> EXTRACTED RECORDS

____________

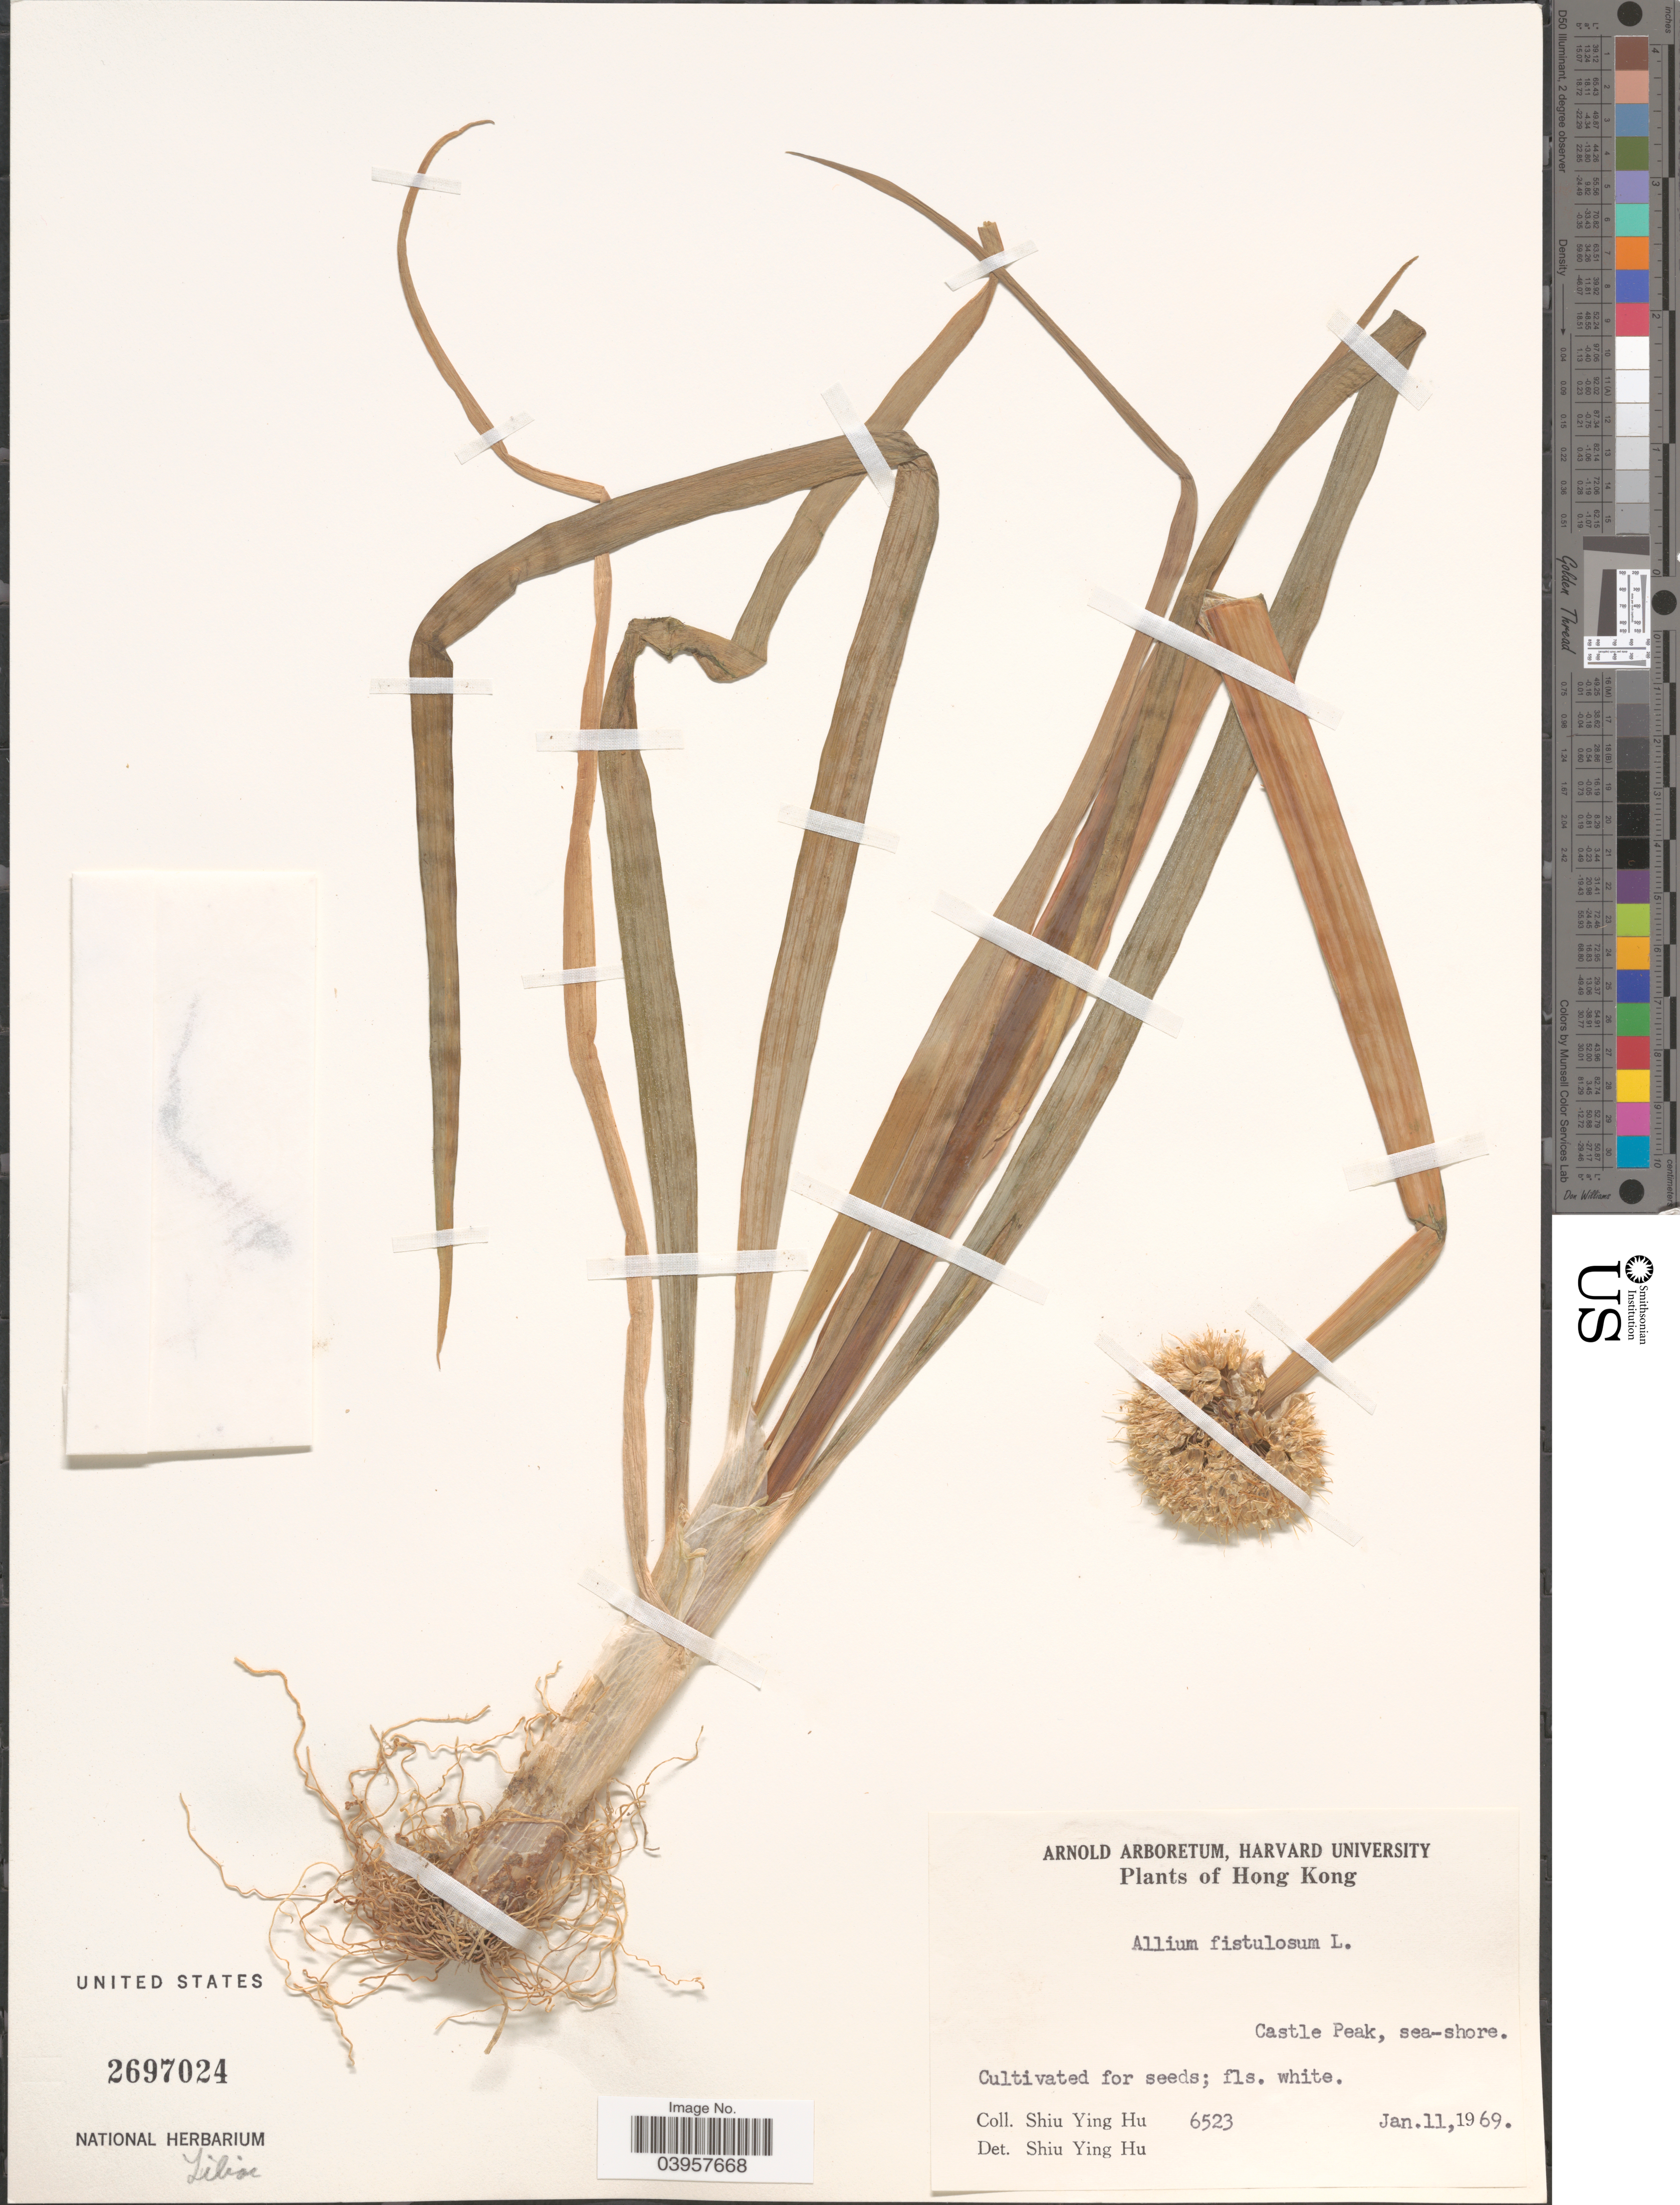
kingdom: Plantae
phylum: Tracheophyta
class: Liliopsida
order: Asparagales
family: Amaryllidaceae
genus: Allium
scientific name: Allium fistulosum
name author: L.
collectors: S. Y. Hu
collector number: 6523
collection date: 1969-01-11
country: China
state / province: Hong Kong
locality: Castle Peak, sea-shore.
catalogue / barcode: US 2697024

____________

> WHAT IS BEING ASKED
Reproduce the data above line for line, omitting the picture.

> WRITTEN SOLUTION
kingdom: Plantae
phylum: Tracheophyta
class: Liliopsida
order: Asparagales
family: Amaryllidaceae
genus: Allium
scientific name: Allium fistulosum
name author: L.
collectors: S. Y. Hu
collector number: 6523
collection date: 1969-01-11
country: China
state / province: Hong Kong
locality: Castle Peak, sea-shore.
catalogue / barcode: US 2697024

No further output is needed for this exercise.